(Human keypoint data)
•••

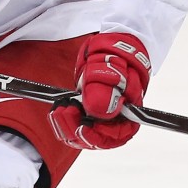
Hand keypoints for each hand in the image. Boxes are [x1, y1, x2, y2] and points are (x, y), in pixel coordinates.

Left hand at [48, 33, 150, 149]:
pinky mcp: (85, 113)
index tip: (82, 127)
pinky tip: (58, 108)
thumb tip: (100, 110)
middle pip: (96, 139)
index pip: (116, 135)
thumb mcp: (113, 66)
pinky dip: (63, 121)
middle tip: (66, 111)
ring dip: (67, 126)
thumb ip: (107, 86)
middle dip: (76, 130)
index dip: (98, 136)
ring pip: (82, 135)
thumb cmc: (118, 56)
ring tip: (60, 108)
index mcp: (129, 112)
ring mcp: (99, 118)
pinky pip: (73, 126)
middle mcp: (114, 120)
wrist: (111, 48)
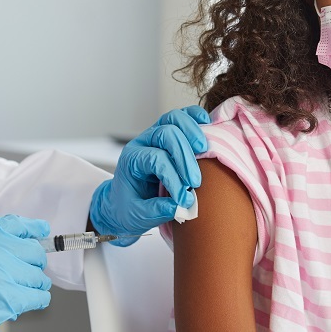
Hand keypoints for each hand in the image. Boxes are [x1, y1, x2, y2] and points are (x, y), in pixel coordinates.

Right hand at [0, 215, 51, 331]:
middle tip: (27, 273)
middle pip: (34, 252)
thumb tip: (13, 249)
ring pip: (38, 276)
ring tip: (22, 290)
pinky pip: (38, 296)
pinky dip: (37, 300)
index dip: (33, 229)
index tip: (42, 232)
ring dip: (33, 285)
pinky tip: (28, 301)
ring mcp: (3, 273)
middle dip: (33, 264)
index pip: (17, 225)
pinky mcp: (9, 297)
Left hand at [90, 105, 209, 245]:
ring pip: (174, 118)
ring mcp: (156, 134)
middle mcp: (143, 142)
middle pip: (166, 134)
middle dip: (184, 156)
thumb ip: (157, 210)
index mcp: (131, 160)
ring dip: (192, 131)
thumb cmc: (130, 207)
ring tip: (205, 149)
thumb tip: (181, 205)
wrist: (123, 202)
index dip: (173, 178)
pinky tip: (207, 124)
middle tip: (195, 181)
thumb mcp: (137, 215)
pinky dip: (195, 116)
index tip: (184, 199)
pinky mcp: (170, 133)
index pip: (156, 159)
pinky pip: (183, 116)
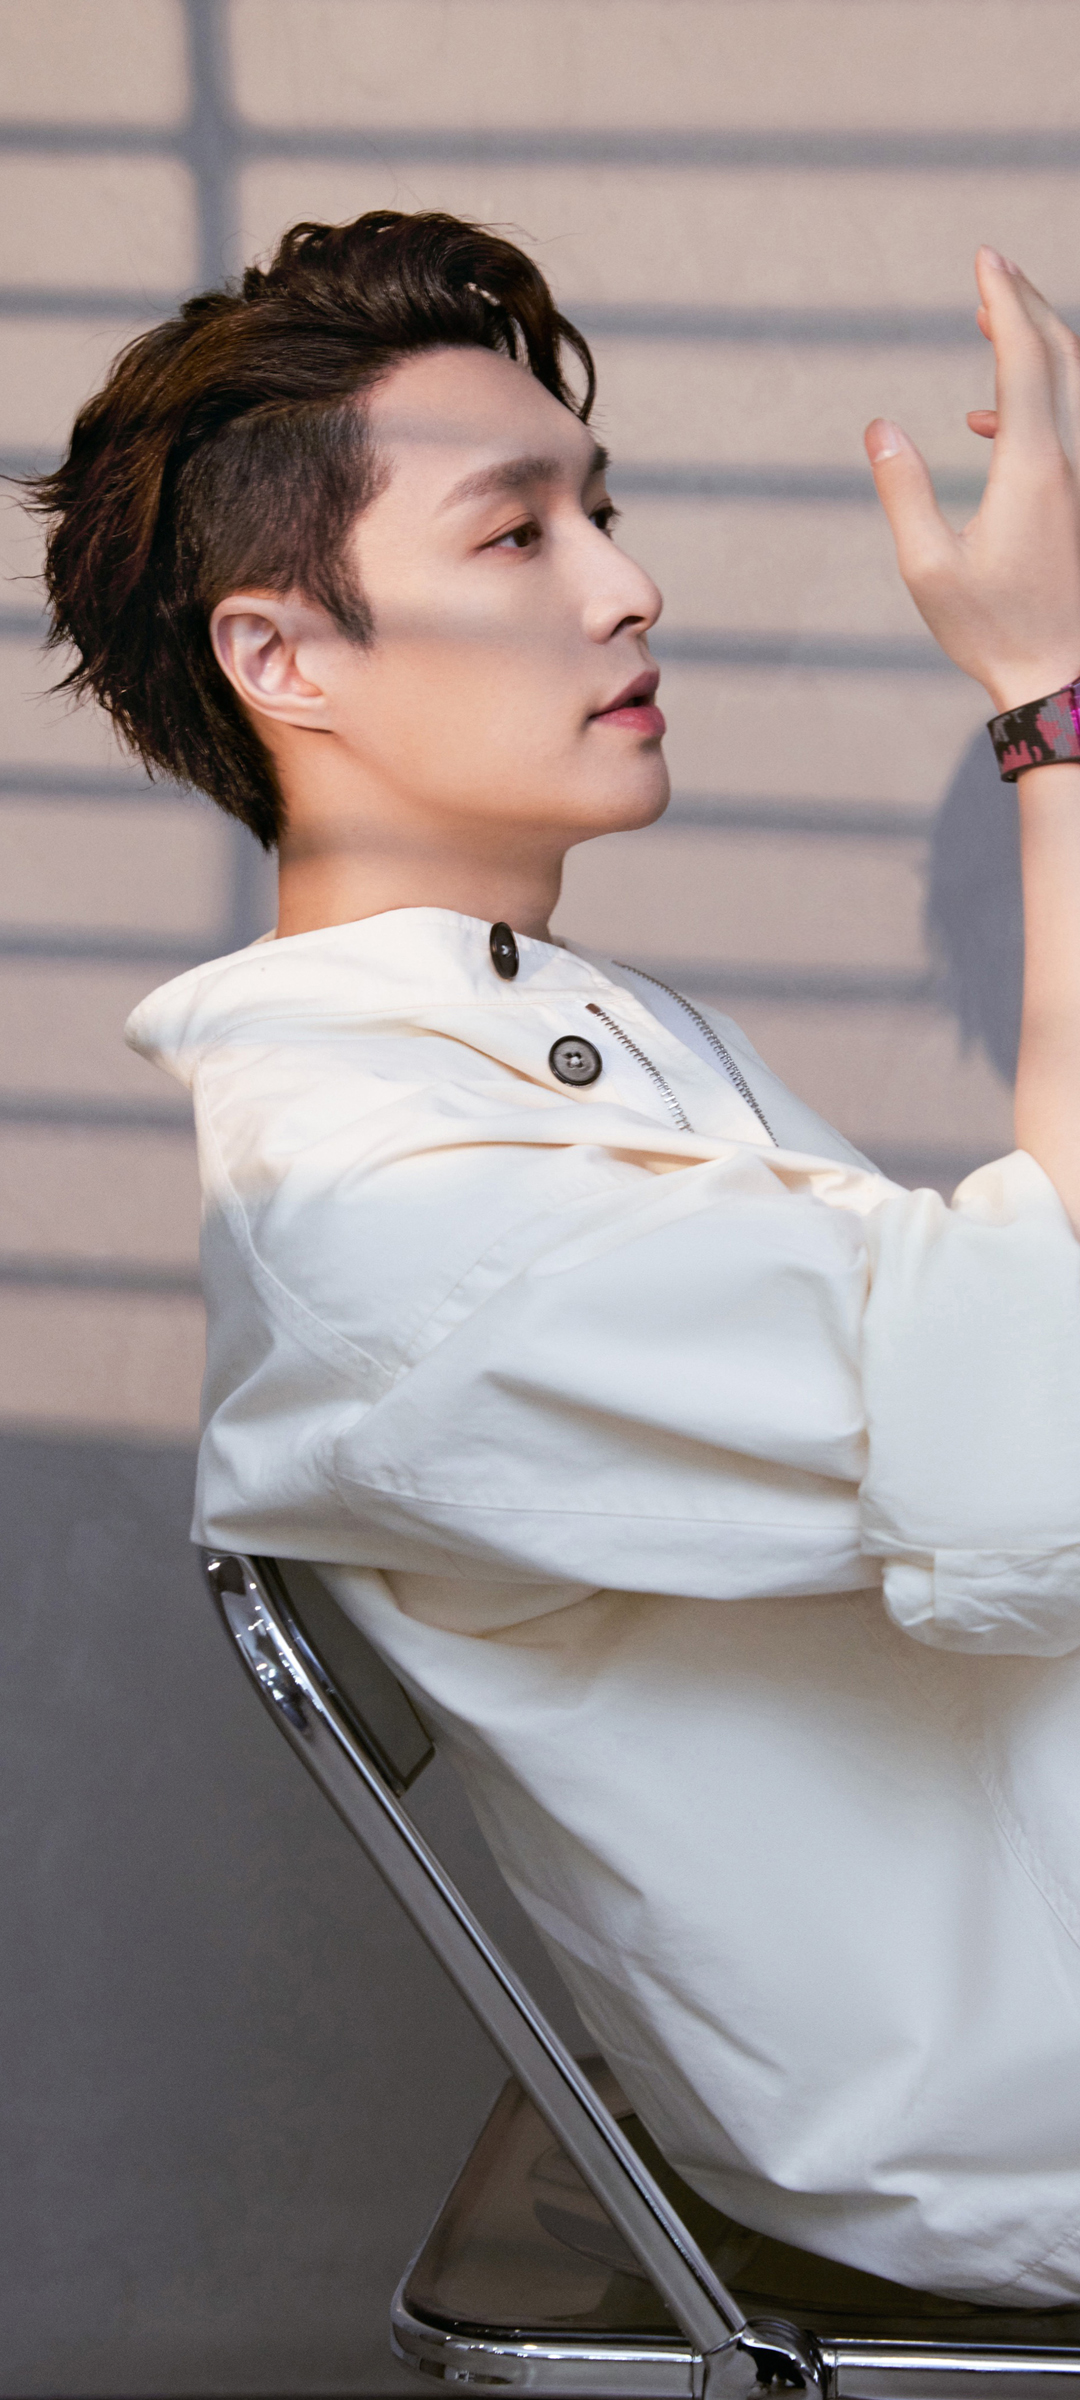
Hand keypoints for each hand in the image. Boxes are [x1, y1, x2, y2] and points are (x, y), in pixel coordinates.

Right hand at [865, 248, 1079, 712]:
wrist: (1063, 679)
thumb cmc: (993, 632)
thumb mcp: (929, 569)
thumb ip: (903, 491)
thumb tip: (879, 427)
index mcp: (1033, 466)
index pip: (1023, 357)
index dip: (1003, 300)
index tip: (984, 258)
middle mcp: (1071, 460)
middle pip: (1062, 355)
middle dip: (1027, 305)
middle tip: (993, 270)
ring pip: (1074, 387)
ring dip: (1037, 348)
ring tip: (993, 324)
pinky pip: (1068, 427)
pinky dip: (1035, 402)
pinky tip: (988, 423)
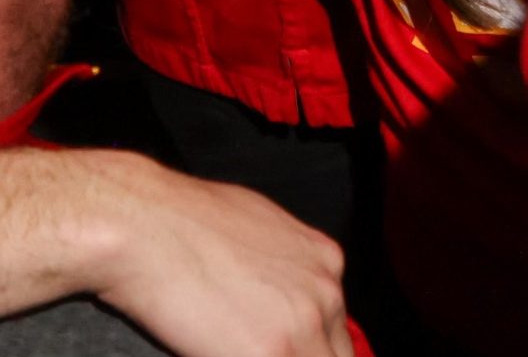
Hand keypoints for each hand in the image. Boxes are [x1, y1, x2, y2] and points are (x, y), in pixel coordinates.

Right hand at [81, 149, 350, 356]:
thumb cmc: (190, 223)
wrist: (151, 228)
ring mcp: (302, 325)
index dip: (309, 352)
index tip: (288, 354)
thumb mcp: (262, 236)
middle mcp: (325, 293)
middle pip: (335, 354)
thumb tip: (273, 306)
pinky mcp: (269, 352)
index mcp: (327, 263)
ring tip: (241, 353)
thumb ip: (284, 276)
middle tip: (262, 353)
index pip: (335, 331)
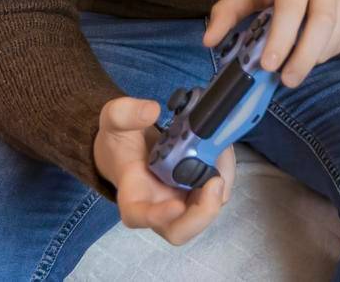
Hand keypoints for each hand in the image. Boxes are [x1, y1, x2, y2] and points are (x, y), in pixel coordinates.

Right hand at [93, 97, 235, 244]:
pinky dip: (225, 170)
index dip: (158, 217)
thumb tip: (152, 111)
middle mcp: (158, 205)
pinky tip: (222, 146)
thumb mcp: (114, 119)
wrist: (131, 144)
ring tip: (221, 149)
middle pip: (180, 229)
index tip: (176, 205)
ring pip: (206, 209)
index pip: (139, 216)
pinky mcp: (197, 188)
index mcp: (132, 194)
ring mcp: (180, 199)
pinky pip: (217, 188)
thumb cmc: (120, 139)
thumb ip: (125, 113)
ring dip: (221, 184)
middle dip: (202, 213)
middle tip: (215, 182)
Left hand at [204, 0, 339, 87]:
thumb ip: (229, 11)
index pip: (291, 9)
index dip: (281, 38)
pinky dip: (324, 54)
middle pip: (321, 24)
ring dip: (312, 59)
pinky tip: (310, 52)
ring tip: (294, 68)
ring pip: (333, 38)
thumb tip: (208, 42)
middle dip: (303, 57)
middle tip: (286, 81)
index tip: (268, 65)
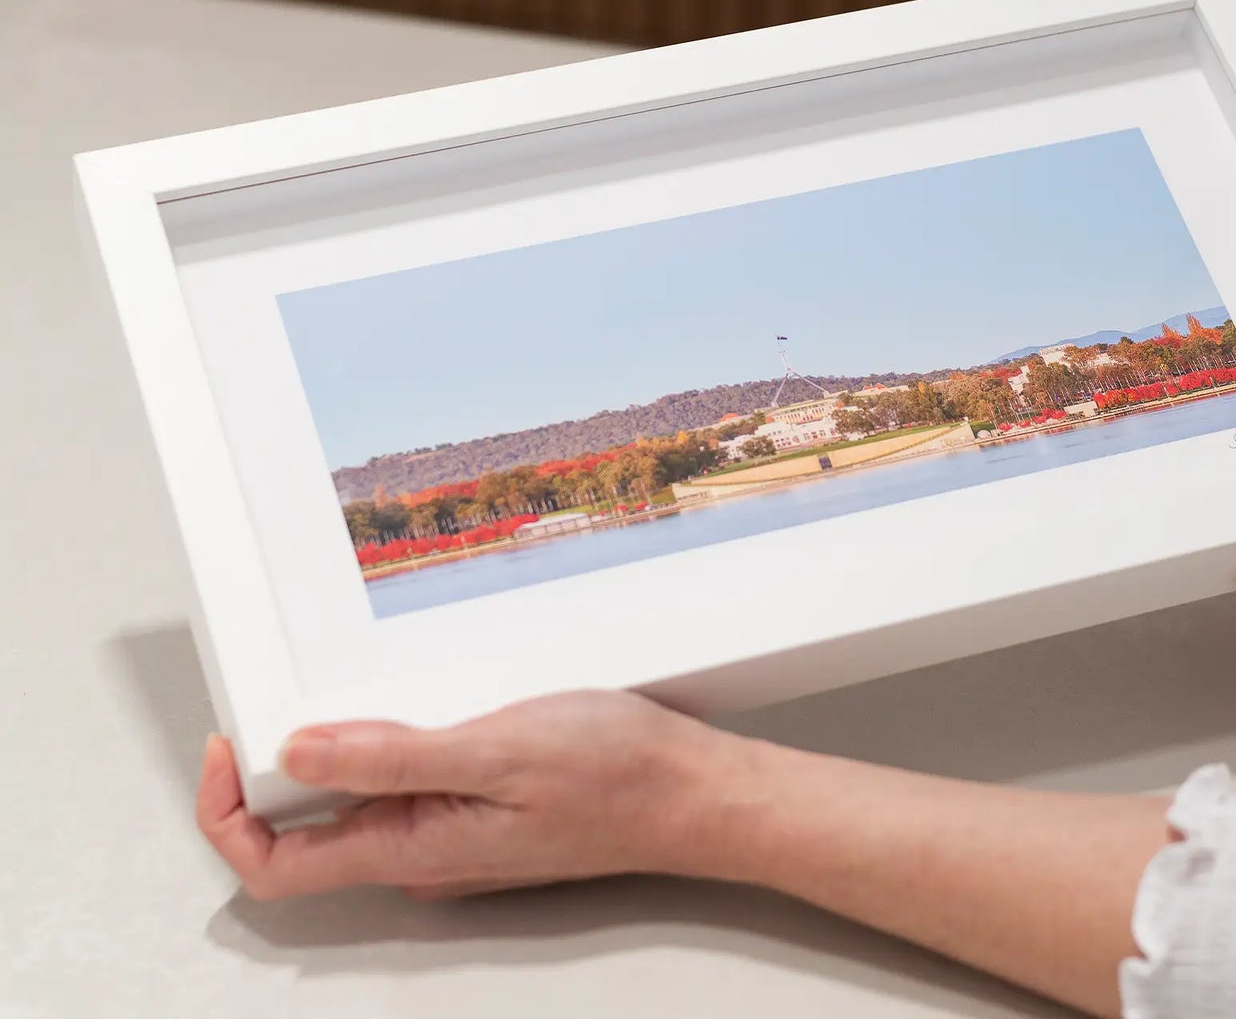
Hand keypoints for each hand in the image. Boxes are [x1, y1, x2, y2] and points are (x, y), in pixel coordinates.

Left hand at [195, 690, 737, 899]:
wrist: (694, 794)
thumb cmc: (614, 775)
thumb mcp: (495, 750)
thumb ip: (390, 758)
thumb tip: (295, 754)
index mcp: (411, 849)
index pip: (275, 865)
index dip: (228, 812)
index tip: (231, 743)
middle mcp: (422, 855)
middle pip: (309, 830)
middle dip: (283, 762)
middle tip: (292, 687)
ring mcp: (454, 837)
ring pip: (361, 804)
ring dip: (343, 747)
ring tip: (362, 683)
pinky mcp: (483, 813)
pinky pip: (410, 787)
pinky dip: (394, 743)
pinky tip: (425, 699)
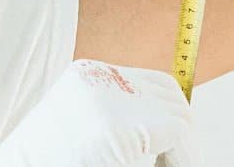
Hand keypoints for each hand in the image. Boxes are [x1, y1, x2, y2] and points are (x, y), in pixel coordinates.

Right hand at [0, 59, 200, 166]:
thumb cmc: (51, 160)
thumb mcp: (84, 125)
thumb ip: (117, 114)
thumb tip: (170, 126)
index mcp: (88, 75)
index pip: (154, 83)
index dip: (169, 114)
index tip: (168, 147)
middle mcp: (99, 79)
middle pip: (170, 94)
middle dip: (180, 128)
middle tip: (172, 161)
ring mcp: (109, 101)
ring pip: (179, 116)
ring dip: (182, 147)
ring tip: (166, 166)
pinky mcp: (119, 129)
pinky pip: (178, 135)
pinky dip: (182, 157)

•••

Without the pictures, reproduce the entries exactly.

Hand keypoints for each hand in the image. Boxes are [x1, y1, x2, y2] and points are (x, y), in pixel coordinates.

Left hand at [48, 33, 150, 149]:
pinky mcp: (85, 113)
index tip: (82, 127)
pinky tip: (58, 108)
thumb tip: (100, 110)
middle pip: (96, 139)
index pip: (116, 135)
thumb mcp: (113, 66)
pinky dip: (63, 121)
middle tip: (66, 111)
ring dip: (67, 126)
thumb ip: (107, 86)
middle dip: (76, 130)
index dip: (98, 136)
ring pip: (82, 135)
thumb cmc: (118, 56)
ring tip: (60, 108)
index mcp: (129, 112)
ring mcp: (99, 118)
pinky pip: (73, 126)
middle mcp: (114, 120)
wrist: (111, 48)
Hand keypoints for each hand in the image. Boxes are [x1, y1, x2, y2] and points are (x, y), in pixel coordinates.

Right hand at [0, 215, 51, 331]:
middle tip: (27, 273)
middle pip: (34, 252)
thumb tip: (13, 249)
ring pip: (38, 276)
ring tip: (22, 290)
pinky pip: (38, 296)
pinky dip: (37, 300)
index dip: (33, 229)
index tip: (42, 232)
ring dip: (33, 285)
pinky tip: (28, 301)
ring mcp: (3, 273)
middle dip: (33, 264)
index pip: (17, 225)
pinky mcp: (9, 297)
Left hand at [90, 105, 209, 245]:
ring pip: (174, 118)
ring mcp: (156, 134)
middle mcp: (143, 142)
middle pip: (166, 134)
middle dip: (184, 156)
thumb ip: (157, 210)
index mcp: (131, 160)
ring dip: (192, 131)
thumb cmc: (130, 207)
ring tip: (205, 149)
thumb tip: (181, 205)
wrist: (123, 202)
index dip: (173, 178)
pinky tip: (207, 124)
middle tip: (195, 181)
thumb mcp: (137, 215)
pinky dip: (195, 116)
index tip: (184, 199)
pinky mcp: (170, 133)
index pip: (156, 159)
pinky pip: (183, 116)
Hand keypoints for each hand in the image. Boxes are [x1, y1, x2, y2] and points are (x, y), in pixel coordinates.

Right hand at [865, 248, 1079, 712]:
wrist: (1063, 679)
thumb cmc: (993, 632)
thumb mcp: (929, 569)
thumb ip: (903, 491)
thumb tip: (879, 427)
index mcp: (1033, 466)
index pip: (1023, 357)
index dip: (1003, 300)
index tip: (984, 258)
middle mcp: (1071, 460)
middle pip: (1062, 355)
middle dip: (1027, 305)
middle tip: (993, 270)
ring pip: (1074, 387)
ring dip: (1037, 348)
ring tip: (993, 324)
pinky pip: (1068, 427)
pinky dip: (1035, 402)
pinky tip: (988, 423)
Hand keypoints for each hand in the image. Boxes are [x1, y1, x2, y2] and points are (x, y), in pixel coordinates.

Right hand at [81, 149, 350, 356]:
thumb cmc: (190, 223)
wrist: (151, 228)
ring mcp: (302, 325)
index dip: (309, 352)
index tip: (288, 354)
thumb mcp: (262, 236)
middle mcp: (325, 293)
middle pip: (335, 354)
thumb tip: (273, 306)
pinky mcp: (269, 352)
index mcp: (327, 263)
ring tip: (241, 353)
thumb ip: (284, 276)
middle tip: (262, 353)
index pip: (335, 331)
Hand keypoints for each hand in the image. Boxes are [x1, y1, x2, y2] and points are (x, y), in pixel coordinates.

Right hand at [93, 97, 235, 244]:
pinky dip: (225, 170)
index dip: (158, 217)
thumb tip: (152, 111)
middle mcp: (158, 205)
pinky tip: (222, 146)
thumb mcp: (114, 119)
wrist: (131, 144)
ring tip: (221, 149)
middle pip: (180, 229)
index tip: (176, 205)
ring pip: (206, 209)
index pip: (139, 216)
pinky mcp: (197, 188)
index mcp: (132, 194)
ring mcp: (180, 199)
pinky pip: (217, 188)
thumb cmc: (120, 139)
thumb ip: (125, 113)
ring dip: (221, 184)
middle dip: (202, 213)
middle tip: (215, 182)
Left hand at [204, 0, 339, 87]:
thumb ip: (229, 11)
index pip: (291, 9)
index dip: (281, 38)
pinky dip: (324, 54)
middle pip: (321, 24)
ring dip: (312, 59)
pinky tip: (310, 52)
ring tip: (294, 68)
ring pip: (333, 38)
thumb tip: (208, 42)
middle dip: (303, 57)
middle tip: (286, 81)
index tip: (268, 65)
Hand keypoints for each hand in the image. Boxes are [x1, y1, x2, y2] and points are (x, y), in pixel coordinates.

Left hand at [195, 690, 737, 899]:
wrist: (694, 794)
thumb cmc: (614, 775)
thumb mcp: (495, 750)
thumb ip: (390, 758)
thumb tip: (295, 754)
index mcp: (411, 849)
index pip: (275, 865)
index dip: (228, 812)
index tip: (231, 743)
middle mcp: (422, 855)
middle pip: (309, 830)
middle dip: (283, 762)
middle tip: (292, 687)
ring mcp: (454, 837)
ring pip: (361, 804)
ring dip: (343, 747)
ring tip: (362, 683)
pinky mcp: (483, 813)
pinky pip: (410, 787)
pinky dip: (394, 743)
pinky tip: (425, 699)
Hand keypoints for each hand in the image. Boxes are [x1, y1, x2, y2] and points are (x, y), in pixel coordinates.

Right hand at [0, 59, 200, 166]:
thumb cmc: (51, 160)
thumb mcp: (84, 125)
thumb ip: (117, 114)
thumb tip: (170, 126)
index mcp: (88, 75)
index pip: (154, 83)
index dip: (169, 114)
index tip: (168, 147)
middle mcp: (99, 79)
middle pip: (170, 94)
middle dip: (180, 128)
middle tip: (172, 161)
ring mcp: (109, 101)
ring pip: (179, 116)
ring dip: (182, 147)
ring tip: (166, 166)
pinky mcp: (119, 129)
pinky pip: (178, 135)
pinky dip: (182, 157)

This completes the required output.